3/ L’amoralité du spectacle tauromachique est un autre des arguments avancés. Mais à quelle morale se réfère-t-on ? Aucune de celles construites sur les principales religions monothéistes ne considère amoral de combattre et tuer le taureau. Pas plus que l’humanisme d’ailleurs, cette religion moderne de l’homme, qui place celui-ci au centre de la création, au-dessus des espèces animales avec lesquelles il ne saurait être mis sur un pied d’égalité. En fait, la seule morale à laquelle se raccrochent les antitaurins, est celle prônée par les sectes animalières nord américaines dont la plupart sont fichées au FBI pour les violences dont elles sont coutumières à l’encontre de ceux qui les combattent. Selon cette morale dont le propos est de saper les fondements de notre civilisation, l’homme n’est qu’un animal parmi les autres : tuer un taureau, anger une huitre, enfiler un ver à l’hameçon, seraient donc des crimes contre une « humanité » élargie à toutes les espèces. La dangerosité d’une telle doctrine n’est plus à démontrer, et il est consternant de vérifier qu’elle a servi de base doctrinaire à l’argumentation de la gauche séparatiste catalane lors de sa tentative avortée de faire voter une loi abolitionniste pour de pures raisons politiques dans laquelle le spectacle taurin n’était qu’un enjeu électoral.

4/ Contrairement à l’argumentation des anti taurins, le spectacle tauromachique, loin de survivre grâce aux finances publiques, est une source de revenus pour les villes dans lesquelles il existe. Dans celles qui organisent de grandes ferias, les bénéfices générées par celles-ci ou les redevances payées par les délégataires de service public financent les fêtes populaires. Quant à l’état français, au travers de la TVA, il perçoit lui aussi sa dîme. Loin de survivre artificiellement comme la plupart des autres spectacles vivants - opéra, théâtre, cirque... - dont la fréquentation ne suffit pas à couvrir les frais de production, le spectacle tauromachique jouit d’une magnifique santé financière.

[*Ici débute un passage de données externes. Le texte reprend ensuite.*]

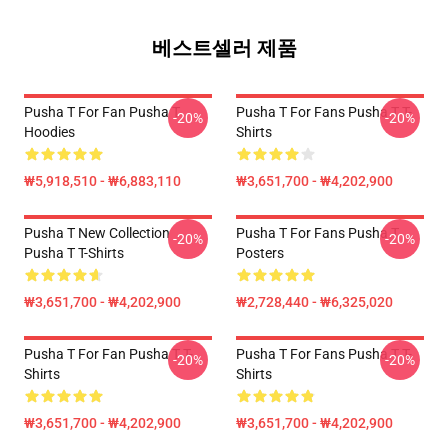
베스트셀러 제품
Pusha T For Fan Pusha T
Pusha T For Fans Pusha T T-
-20%
-20%
Hoodies
Shirts
₩5,918,510 - ₩6,883,110
₩3,651,700 - ₩4,202,900
Pusha T New Collection
Pusha T For Fans Pusha T
-20%
-20%
Pusha T T-Shirts
Posters
₩3,651,700 - ₩4,202,900
₩2,728,440 - ₩6,325,020
Pusha T For Fan Pusha T T-
Pusha T For Fans Pusha T T-
-20%
-20%
Shirts
Shirts
₩3,651,700 - ₩4,202,900
₩3,651,700 - ₩4,202,900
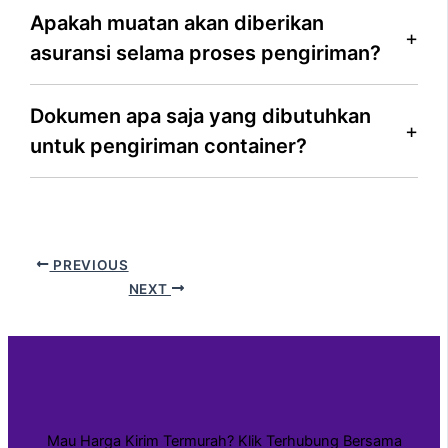
Apakah muatan akan diberikan
asuransi selama proses pengiriman?
Dokumen apa saja yang dibutuhkan
untuk pengiriman container?
PREVIOUS
NEXT
Mau Harga Kirim Termurah? Klik Terhubung Bersama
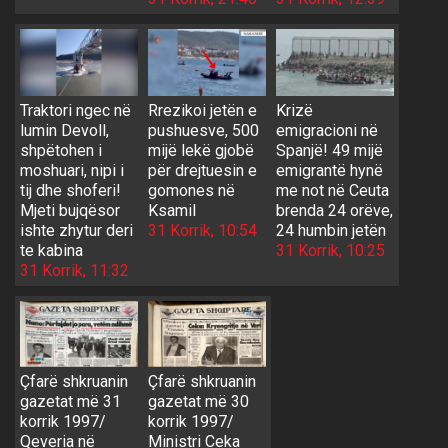
Traktori ngec në
Rrezikoi jetën e
Krizë
lumin Devoll,
pushuesve, 500
emigracioni në
shpëtohen i
mijë lekë gjobë
Spanjë! 49 mijë
moshuari, nipi i
për drejtuesin e
emigrantë hynë
tij dhe shoferi!
gomones në
me not në Ceuta
Mjeti bujqësor
Ksamil
brenda 24 orëve,
ishte zhytur deri
31 Korrik, 10:54
24 humbin jetën
te kabina
31 Korrik, 10:25
31 Korrik, 11:32
Çfarë shkruanin
Çfarë shkruanin
gazetat më 31
gazetat më 30
korrik 1997/
korrik 1997/
Qeveria në
Ministri Ceka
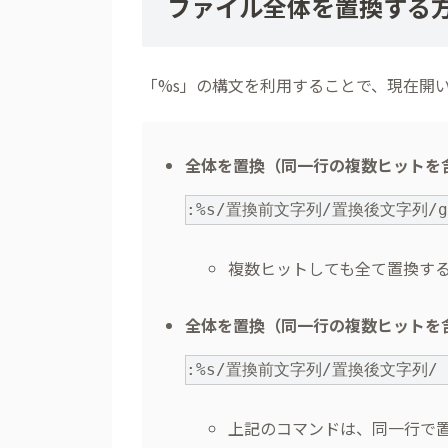
ファイル全体を置換する
「%s」の構文を利用することで、現在開
全体を置換（同一行の複数ヒットを
:%s/置換前文字列/置換後文字列/
複数ヒットしても全て置換する
全体を置換（同一行の複数ヒットを
:%s/置換前文字列/置換後文字列/
上記のコマンドは、同一行で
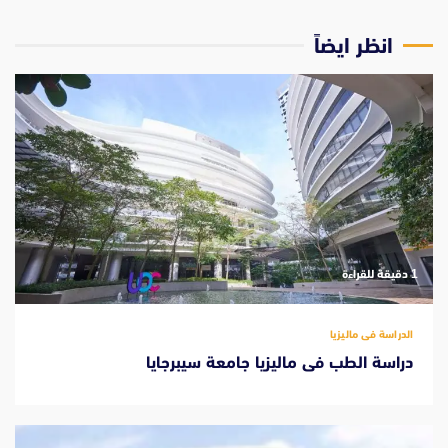
انظر ايضاً
‫1 دقيقة للقراءة
الدراسة فى ماليزيا
دراسة الطب فى ماليزيا جامعة سيبرجايا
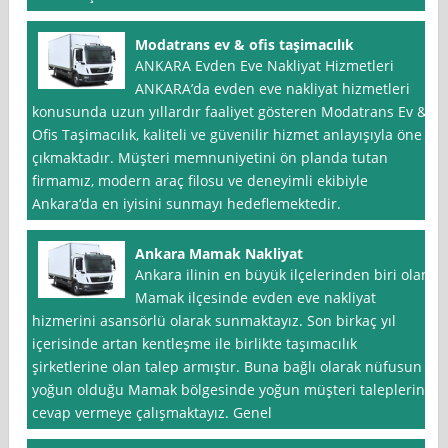
Modatrans ev & ofis taşimacılık
ANKARA Evden Eve Nakliyat Hizmetleri
ANKARA’da evden eve nakliyat hizmetleri
konusunda uzun yıllardır faaliyet gösteren Modatrans Ev &
Ofis Taşimacılık, kaliteli ve güvenilir hizmet anlayışıyla öne
çıkmaktadır. Müşteri memnuniyetini ön planda tutan
firmamız, modern araç filosu ve deneyimli ekibiyle
Ankara‘da en iyisini sunmayı hedeflemektedir.
Ankara Mamak Nakliyat
Ankara ilinin en büyük ilçelerinden biri olan
Mamak ilçesinde evden eve nakliyat
hizmerini asansörlü olarak sunmaktayız. Son birkaç yıl
içerisinde artan kentleşme ile birlikte taşımacılık
şirketlerine olan talep armıştır. Buna bağlı olarak nüfusun
yoğun olduğu Mamak bölgesinde yoğun müşteri taleplerine
cevap vermeye çalışmaktayız. Genel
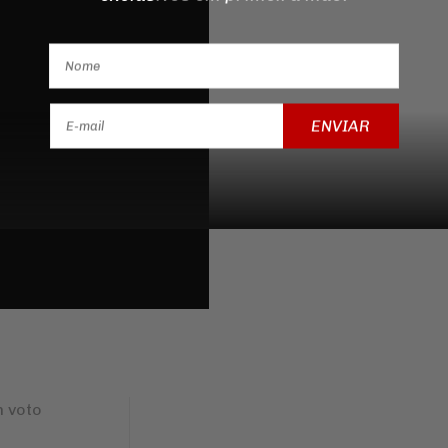
ENVIAR
 voto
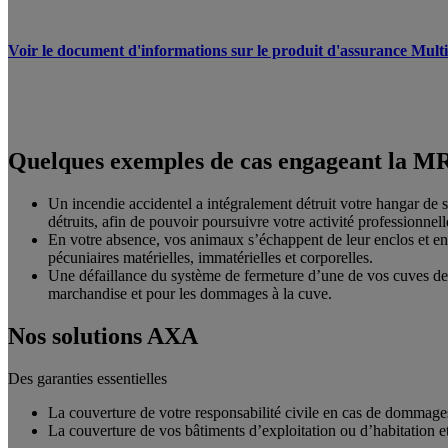
Voir le document d'informations sur le produit d'assurance Multi
Quelques exemples de cas engageant la M
Un incendie accidentel a intégralement détruit votre hangar de 
détruits, afin de pouvoir poursuivre votre activité professionnell
En votre absence, vos animaux s’échappent de leur enclos et 
pécuniaires matérielles, immatérielles et corporelles.
Une défaillance du système de fermeture d’une de vos cuves de
marchandise et pour les dommages à la cuve.
Nos solutions AXA
Des garanties essentielles
La couverture de votre responsabilité civile en cas de dommages c
La couverture de vos bâtiments d’exploitation ou d’habitation et 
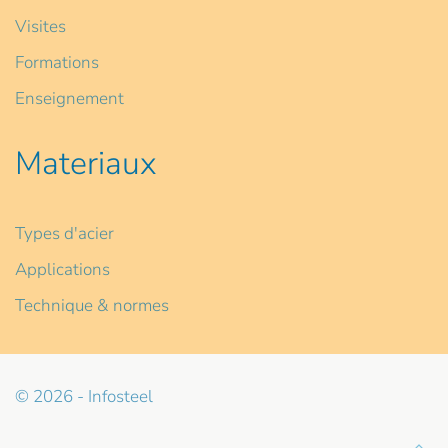
Visites
Formations
Enseignement
Materiaux
Types d'acier
Applications
Technique & normes
© 2026 - Infosteel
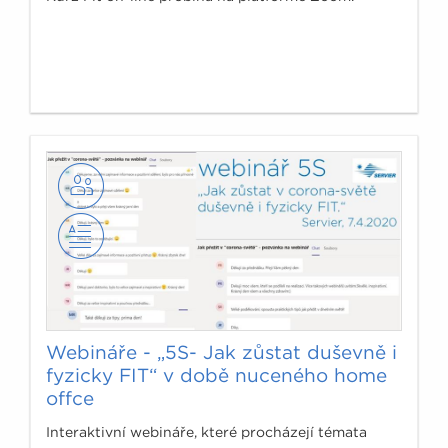
Webináře - „5S- Jak zůstat duševně i
fyzicky FIT“ v době nuceného home
offce
Interaktivní webináře, které procházejí témata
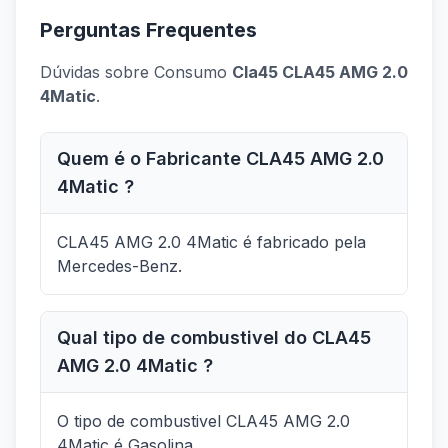
Perguntas Frequentes
Dúvidas sobre Consumo
Cla45 CLA45 AMG 2.0
4Matic
.
Quem é o Fabricante CLA45 AMG 2.0
4Matic ?
CLA45 AMG 2.0 4Matic é fabricado pela
Mercedes-Benz.
Qual tipo de combustivel do CLA45
AMG 2.0 4Matic ?
O tipo de combustivel CLA45 AMG 2.0
4Matic é Gasolina.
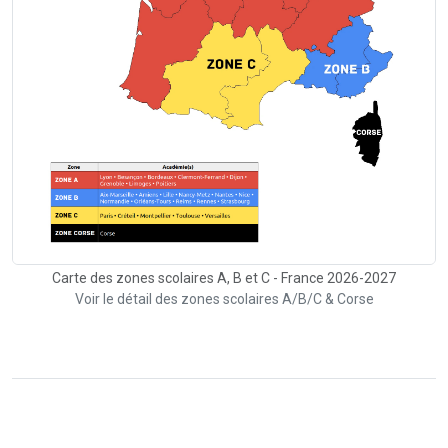
Carte des zones scolaires A, B et C - France 2026-2027
Voir le détail des zones scolaires A/B/C & Corse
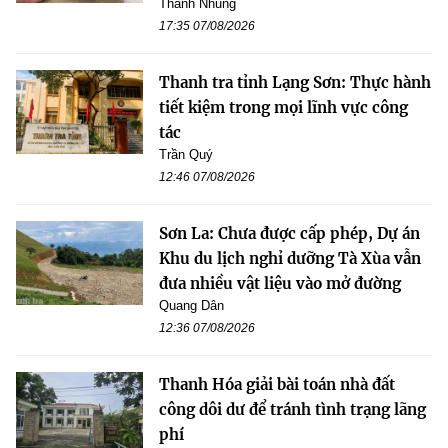
Thanh Nhung
17:35 07/08/2026
Thanh tra tỉnh Lạng Sơn: Thực hành
tiết kiệm trong mọi lĩnh vực công
tác
Trần Quý
12:46 07/08/2026
Sơn La: Chưa được cấp phép, Dự án
Khu du lịch nghỉ dưỡng Tà Xùa vẫn
đưa nhiều vật liệu vào mở đường
Quang Dân
12:36 07/08/2026
Thanh Hóa giải bài toán nhà đất
công dôi dư để tránh tình trạng lãng
phí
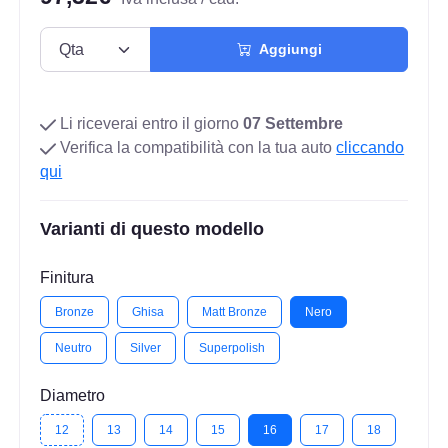
Aggiungi
Li riceverai entro il giorno
07 Settembre
Verifica la compatibilità con la tua auto
cliccando
qui
Varianti di questo modello
Finitura
Bronze
Ghisa
Matt Bronze
Nero
Neutro
Silver
Superpolish
Diametro
12
13
14
15
16
17
18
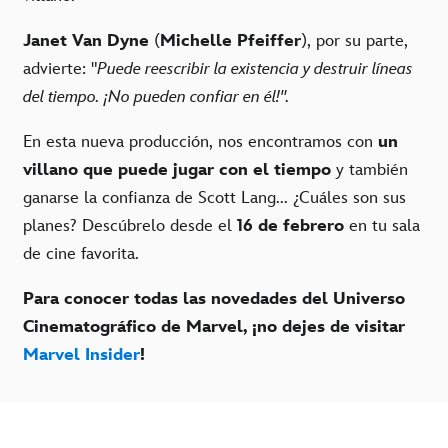
Janet Van Dyne
(
Michelle Pfeiffer
), por su parte,
advierte: "
Puede reescribir la existencia y destruir líneas
del tiempo. ¡No pueden confiar en él!".
En esta nueva producción, nos encontramos con
un
villano que puede jugar con el tiempo
y también
ganarse la confianza de Scott Lang... ¿Cuáles son sus
planes? Descúbrelo desde el
16 de febrero
en tu sala
de cine favorita.
Para conocer todas las novedades del Universo
Cinematográfico de Marvel, ¡no dejes de visitar
Marvel Insider
!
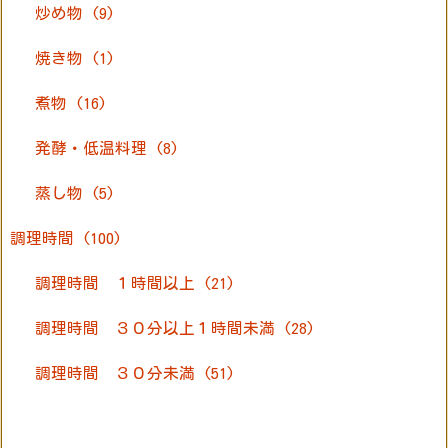
炒め物
(9)
焼き物
(1)
煮物
(16)
発酵・低温料理
(8)
蒸し物
(5)
調理時間
(100)
調理時間 １時間以上
(21)
調理時間 ３０分以上１時間未満
(28)
調理時間 ３０分未満
(51)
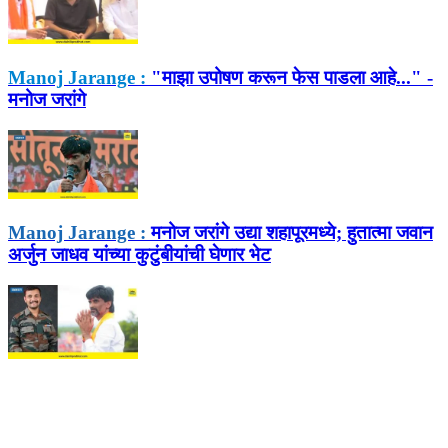
Manoj Jarange :
"माझा उपोषण करून फेस पाडला आहे..." -
मनोज जरांगे
Manoj Jarange :
मनोज जरांगे उद्या शहापूरमध्ये; हुतात्मा जवान
अर्जुन जाधव यांच्या कुटुंबीयांची घेणार भेट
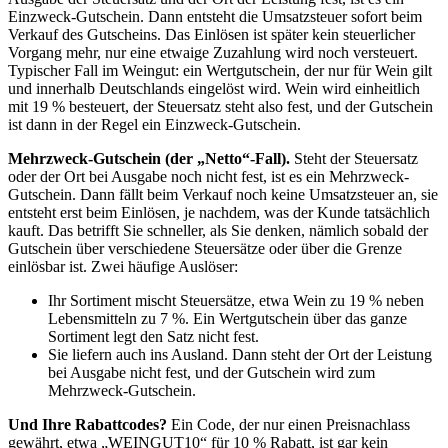
Einzweck-Gutschein. Dann entsteht die Umsatzsteuer sofort beim
Verkauf des Gutscheins. Das Einlösen ist später kein steuerlicher
Vorgang mehr, nur eine etwaige Zuzahlung wird noch versteuert.
Typischer Fall im Weingut: ein Wertgutschein, der nur für Wein gilt
und innerhalb Deutschlands eingelöst wird. Wein wird einheitlich
mit 19 % besteuert, der Steuersatz steht also fest, und der Gutschein
ist dann in der Regel ein Einzweck-Gutschein.
Mehrzweck-Gutschein (der „Netto“-Fall).
Steht der Steuersatz
oder der Ort bei Ausgabe noch nicht fest, ist es ein Mehrzweck-
Gutschein. Dann fällt beim Verkauf noch keine Umsatzsteuer an, sie
entsteht erst beim Einlösen, je nachdem, was der Kunde tatsächlich
kauft. Das betrifft Sie schneller, als Sie denken, nämlich sobald der
Gutschein über verschiedene Steuersätze oder über die Grenze
einlösbar ist. Zwei häufige Auslöser:
Ihr Sortiment mischt Steuersätze, etwa Wein zu 19 % neben
Lebensmitteln zu 7 %. Ein Wertgutschein über das ganze
Sortiment legt den Satz nicht fest.
Sie liefern auch ins Ausland. Dann steht der Ort der Leistung
bei Ausgabe nicht fest, und der Gutschein wird zum
Mehrzweck-Gutschein.
Und Ihre Rabattcodes?
Ein Code, der nur einen Preisnachlass
gewährt, etwa „WEINGUT10“ für 10 % Rabatt, ist gar kein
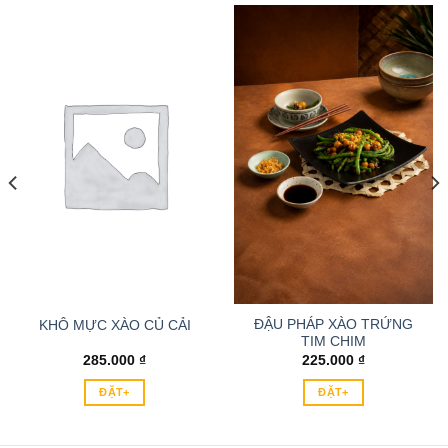
ĐẬU PHÁP XÀO TRỨNG
KHÔ MỰC XÀO CỦ CẢI
TIM CHIM
285.000
₫
225.000
₫
ĐẶT+
ĐẶT+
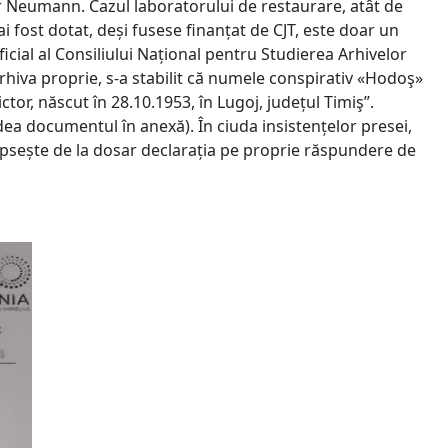
or Neumann. Cazul laboratorului de restaurare, atât de
 fost dotat, deși fusese finanțat de CJT, este doar un
ial al Consiliului Național pentru Studierea Arhivelor
hiva proprie, s-a stabilit că numele conspirativ «Hodoş»
tor, născut în 28.10.1953, în Lugoj, județul Timiş”.
dea documentul în anexă). În ciuda insistențelor presei,
 lipsește de la dosar declarația pe proprie răspundere de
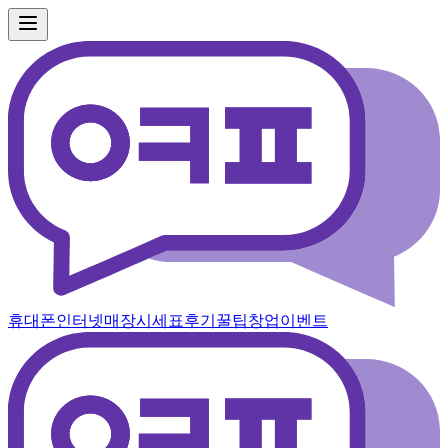
휴대폰
인터넷
매장
시세표
후기
꿀팁
창업
이벤트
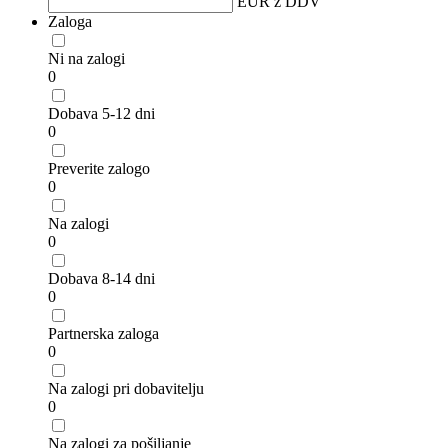
EUR z DDV
Zaloga
Ni na zalogi
0
Dobava 5-12 dni
0
Preverite zalogo
0
Na zalogi
0
Dobava 8-14 dni
0
Partnerska zaloga
0
Na zalogi pri dobavitelju
0
Na zalogi za pošiljanje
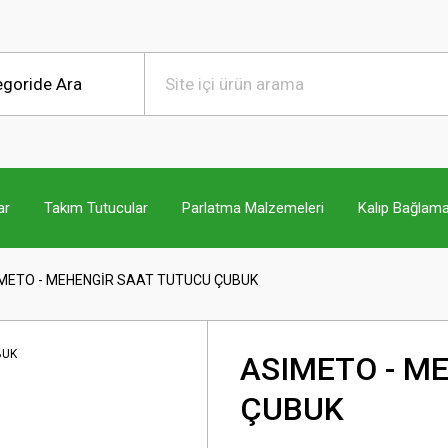
ar
Takım Tutucular
Parlatma Malzemeleri
Kalıp Bağlama
METO - MEHENGİR SAAT TUTUCU ÇUBUK
ASIMETO - M
ÇUBUK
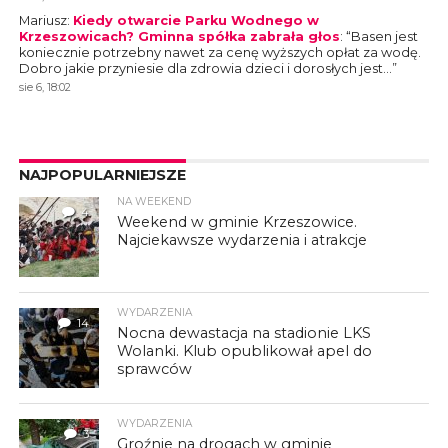
Mariusz
:
Kiedy otwarcie Parku Wodnego w
Krzeszowicach? Gminna spółka zabrała głos
: “
Basen jest
koniecznie potrzebny nawet za cenę wyższych opłat za wodę.
Dobro jakie przyniesie dla zdrowia dzieci i dorosłych jest…
”
sie 6, 18:02
NAJPOPULARNIEJSZE
NA WEEKEND
4
Weekend w gminie Krzeszowice.
Najciekawsze wydarzenia i atrakcje
WYDARZENIA
14
Nocna dewastacja na stadionie LKS
Wolanki. Klub opublikował apel do
sprawców
WYDARZENIA
3
Groźnie na drogach w gminie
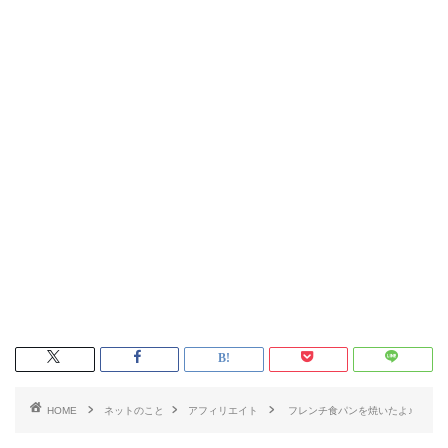
HOME
ネットのこと
アフィリエイト
フレンチ食パンを焼いたよ♪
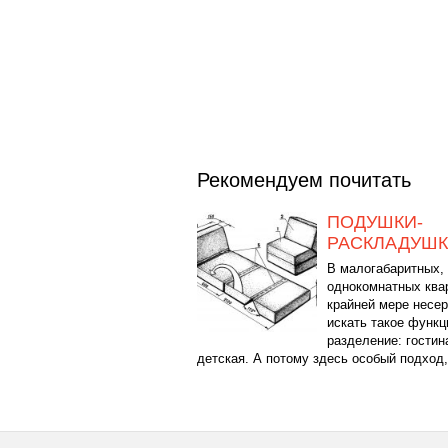
Рекомендуем почитать
ПОДУШКИ-
РАСКЛАДУШ
В малогабаритных,
однокомнатных квар
крайней мере несе
искать такое функ
разделение: гостин
детская. А потому здесь особый подход,.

Comme je le disais en préalable, le seul argument recevable de la part des adversaires de la corrida relève de leur propre sensibilité. Qu’ils ne supportent pas la vue du combat de l’arène est respectacle, à condition qu’ils ne souhaitent pas au torero les blessures qu’ils lui reprochent d’infliger au toro, et à condition aussi que la violence du dicours anti taurin diffusé dans de nombreux sites en ligne n’aboutisse pas à des actes de barbarie bien pires que ceux que l’on reproche de commettre contre le taureau : coups de fusil contre les domiciles d’organisateurs de corrida, véhicules incendiés, enveloppes piégées... la liste est longue et malheureusement certainement pas close.

La corrida moderne est un combat dont l’homme ne peut sortir vainqueur qu’au terme d’une longue préparation comparable à l’ascèse observée par les mystiques de toutes les religions, laquelle lui permet d’atteindre un stade de perfection mentale, physique et artistique. C’est la manifestation de cette perfection que les aficionados viennent chercher aux arènes, et le sentiment de plénitude qui l’accompagne. La mort du taureau n’est que le véhicule de cette démarche, pas son objet. Ne pas le comprendre est acceptable mais n’exclue pas le respect.